Сабина не брала телефон. Сколько бы я не звонил, все время слышал долгие гудки. Через коллег, которые недавно работали с городской администрацией, вышел на человека из Департамента здравоохранения, который пообещал, что свяжется с главврачом и попросит держать мою Нафису “на контроле”. Потом удалось поговорить с дежурным доктором.

А когда добрался, наконец, до ее окон чуть с ума не сошел. Взгляд Сабины, ее голос, мимика, движения – все изменилось. Вся ее мягкость и кротость улетучилась. Она взирала с ненавистью и неприязнью, хотя только сегодня утром я видел в ее глазах совсем другое. Впервые за четыре года я узнал другую ее сторону. Темную. На светлую я теперь права не имею.

После нашего катастрофически ужасного разговора, написал ей сообщение:

“Я устрою вас в платном отделении. Оно в другом корпусе, я узнавал”.

Она долго не отвечала, хотя галочки внизу окрасились в синий. Потом все— таки отправила:

“Я тебе уже сказала: не надо ничего. Не пиши и не звони мне”.

Отправляю следом:

“Пришли хотя бы фотографию Нафисы”.

“Зачем тебе?”

“Я переживаю”.

“За сына переживай”.

“Сабина, пожалуйста. Я хочу на нее посмотреть”.

Через несколько минут приходит снимок дочери. Она лежит на больничной койке в своей розовой пижаме и прижимает зайца, которого я привез ей из командировки. Она бледная такая, худенькая, мелкая. Даже при тусклом свете видны круги под глазами. Маленькая. Я очень виноват перед тобой. Я очень тебя люблю.

Убираю телефон на панель автомобиля, стискиваю зубы и давлю на газ, когда загорается красный. Еду домой, зная, что меня там ждет. Вот и пришел этот день.

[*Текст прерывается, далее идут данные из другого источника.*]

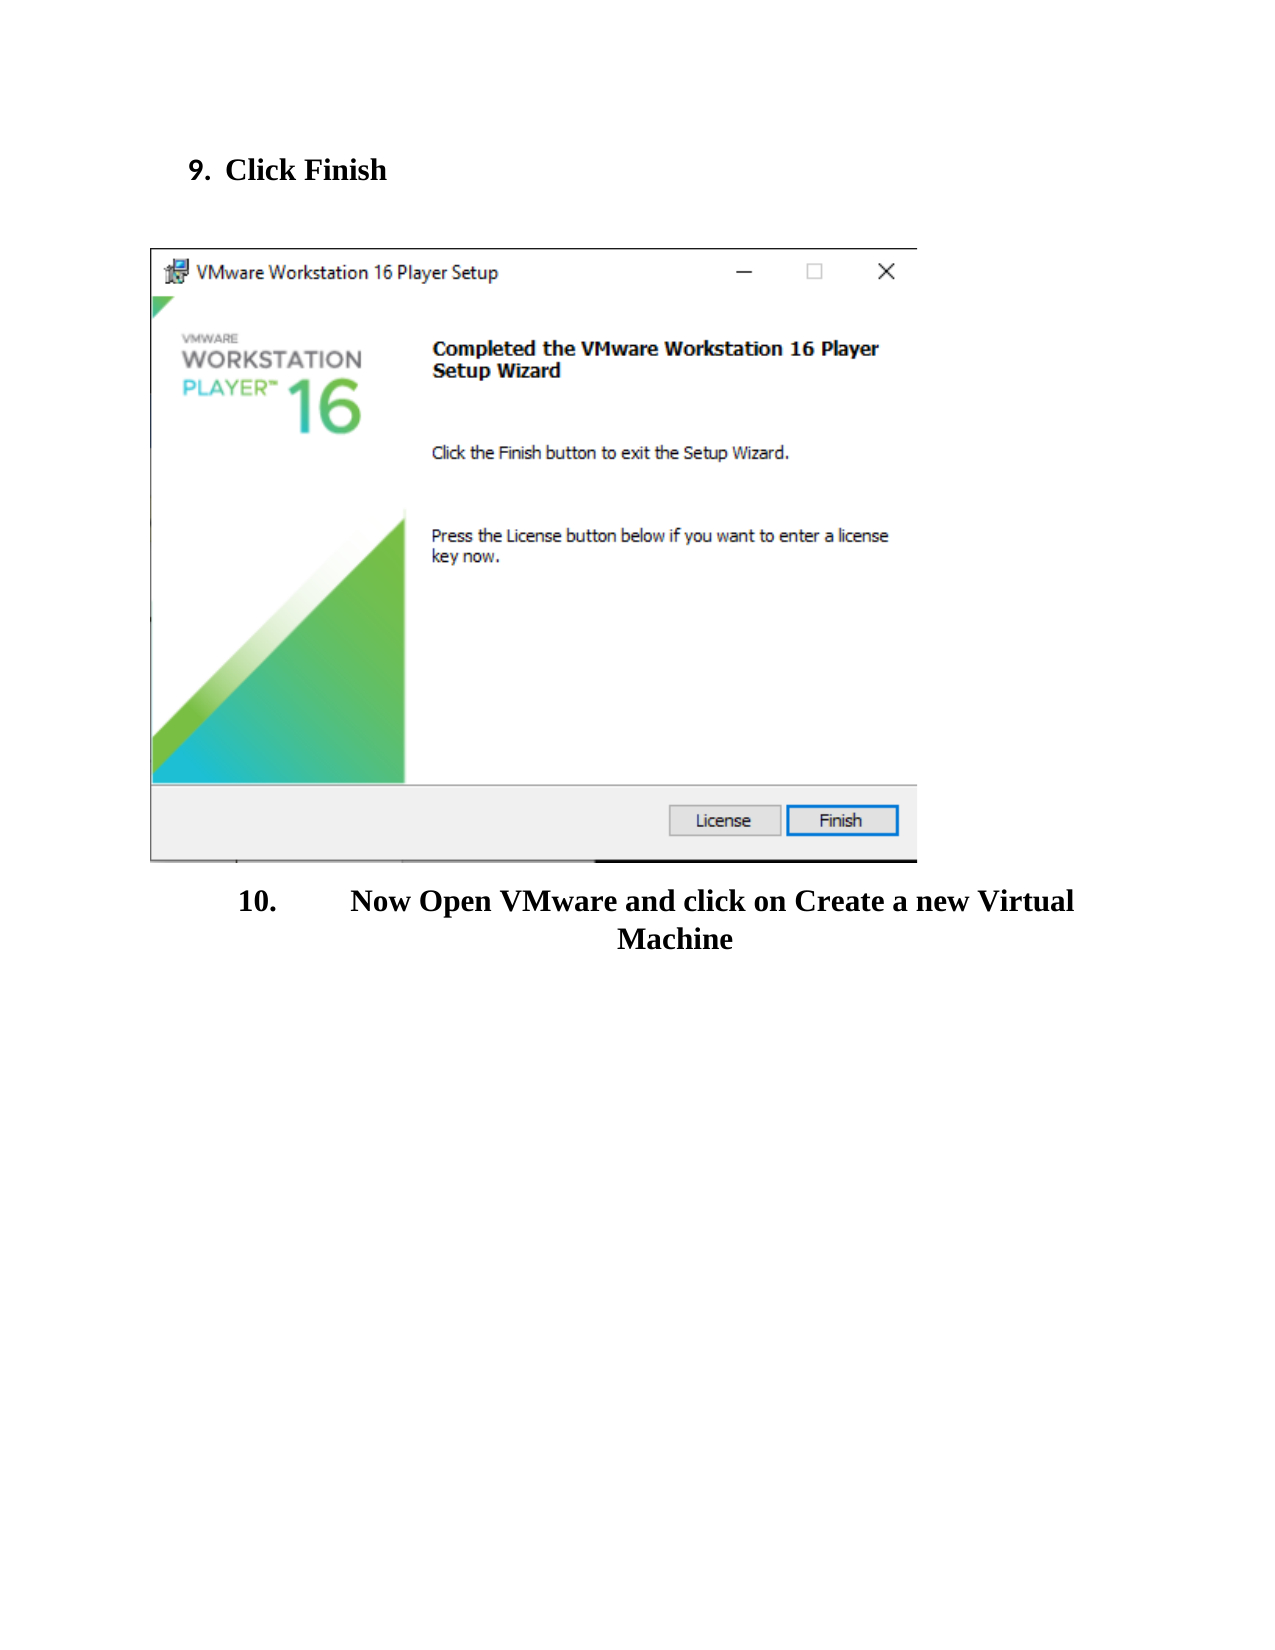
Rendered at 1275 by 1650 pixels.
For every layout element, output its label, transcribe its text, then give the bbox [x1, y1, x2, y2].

list Click Finish [187, 150, 1125, 188]
list Now Open VMware and click on Create a new Virtual Machine [187, 882, 1125, 957]
picture [150, 248, 918, 863]
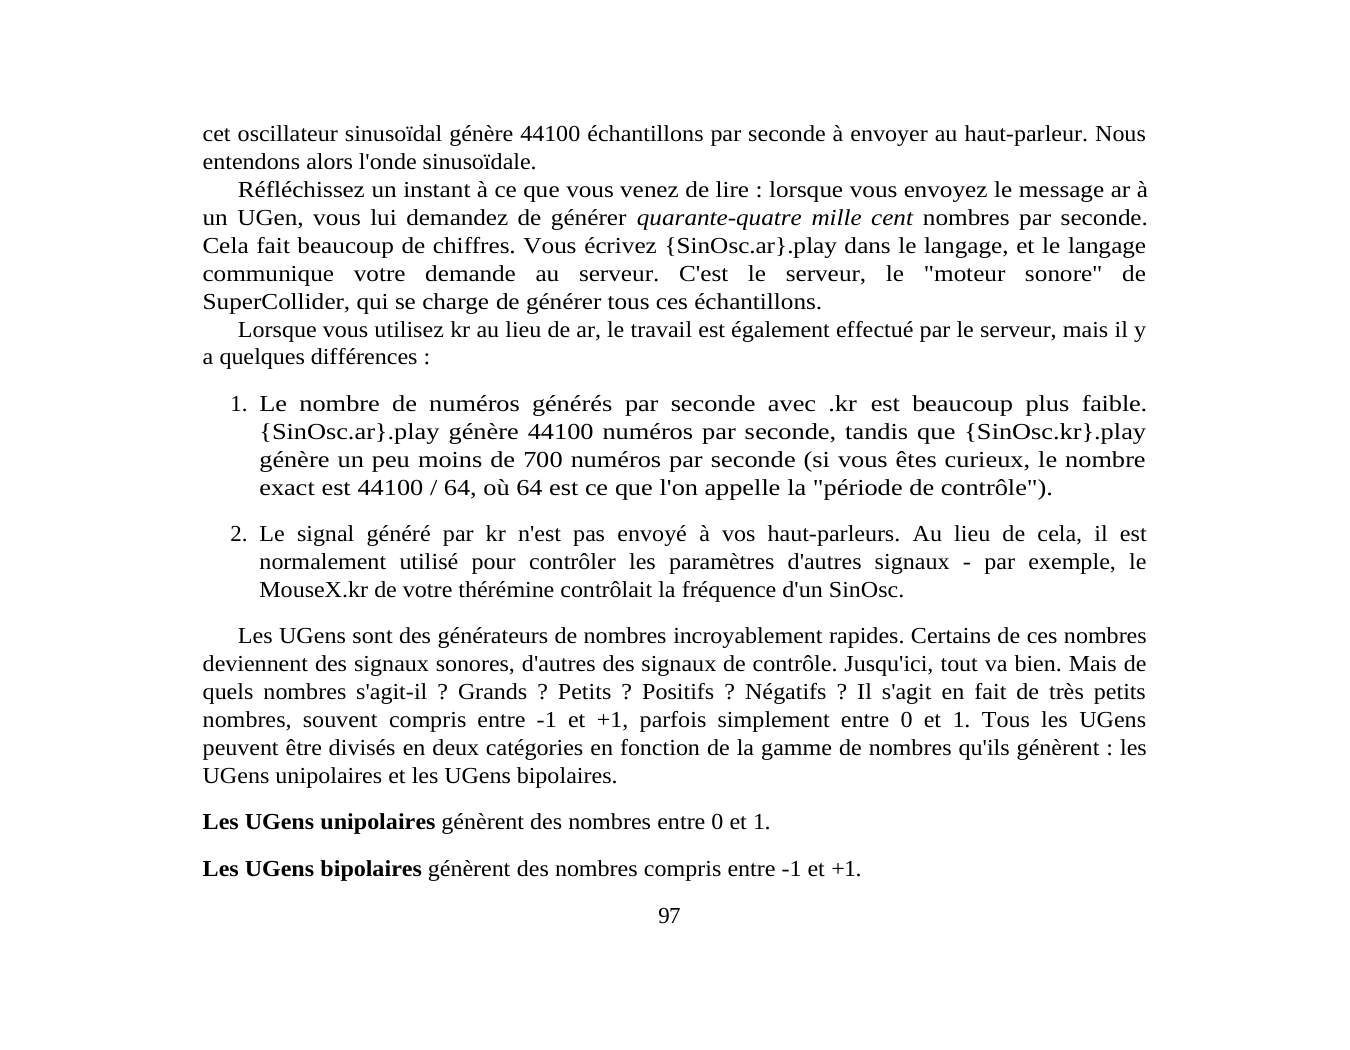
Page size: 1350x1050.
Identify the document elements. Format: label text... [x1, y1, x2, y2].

text Réfléchissez un instant à ce que vous venez de lire : lorsque vous envoyez le message ar à un UGen, vous lui demandez de générer quarante-quatre mille cent nombres par seconde. Cela fait beaucoup de chiffres. Vous écrivez {SinOsc.ar}.play dans le langage, et le langage communique votre demande au serveur. C'est le serveur, le "moteur sonore" de SuperCollider, qui se charge de générer tous ces échantillons. [202, 176, 1148, 314]
text Lorsque vous utilisez kr au lieu de ar, le travail est également effectué par le serveur, mais il y a quelques différences : [202, 316, 1148, 370]
text Les UGens bipolaires génèrent des nombres compris entre -1 et +1. [202, 855, 1202, 881]
list Le signal généré par kr n'est pas envoyé à vos haut-parleurs. Au lieu de cela, il est normalement utilisé pour contrôler les paramètres d'autres signaux - par exemple, le MouseX.kr de votre thérémine contrôlait la fréquence d'un SinOsc. [230, 520, 1148, 602]
text Les UGens unipolaires génèrent des nombres entre 0 et 1. [202, 808, 1202, 834]
text cet oscillateur sinusoïdal génère 44100 échantillons par seconde à envoyer au haut-parleur. Nous entendons alors l'onde sinusoïdale. [202, 120, 1148, 174]
text {SinOsc.ar}.play génère 44100 numéros par seconde, tandis que {SinOsc.kr}.play génère un peu moins de 700 numéros par seconde (si vous êtes curieux, le nombre exact est 44100 / 64, où 64 est ce que l'on appelle la "période de contrôle"). [259, 418, 1148, 500]
text Les UGens sont des générateurs de nombres incroyablement rapides. Certains de ces nombres deviennent des signaux sonores, d'autres des signaux de contrôle. Jusqu'ici, tout va bien. Mais de quels nombres s'agit-il ? Grands ? Petits ? Positifs ? Négatifs ? Il s'agit en fait de très petits nombres, souvent compris entre -1 et +1, parfois simplement entre 0 et 1. Tous les UGens peuvent être divisés en deux catégories en fonction de la gamme de nombres qu'ils génèrent : les UGens unipolaires et les UGens bipolaires. [202, 622, 1148, 788]
list Le nombre de numéros générés par seconde avec .kr est beaucoup plus faible. [230, 389, 1202, 416]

Заезжаю в ворота, ставлю машину под навес. Заметил на улице автомобиль зятя. Значит, сестры тоже остались. Через минуту он появляется на крыльце. Спускается. Смотрит отстраненно, хмуро. Подает руку, а я спрашиваю:

– Уже уезжаешь?

– Дети с Мансуром. Надо помочь ему, – коротко отвечает, имея ввиду мужа младшей сестры Фирузы. – А тебя уже ждут, – бросает взгляд на дом, где горит свет в гостиной. – Ворота сам закрою.

Попрощавшись с ним, поднимаюсь по ступеням, открываю дверь, попадаю в тамбур. Из комнаты слышу приглушенные голоса сестер, а вот родительские – нет. Вхожу в гостиную и мгновенно приковываю к себе взгляды. Папа сидит во главе стола, мама – по правую руку от него, Фируза – напротив. Старшая сестра стоит у окна.

– Пришел, – вздыхает Надира, скрестив руки.

– Подойди, – приказывает отец. Он сидит, насупившись, прожигает меня насквозь своими красными глазами. Мельком смотрю на мать. Она прикрыла лицо руками. Пересекаю комнату, а папа резко встает из-за стола, идет на меня и бьет по лицу ладонью. Звонкая пощечина разрезает гробовую тишину.

– Дада! – сокрушаются сестры.

– Масимжан! – выкрикивает мама, подлетая к нам. – Не надо!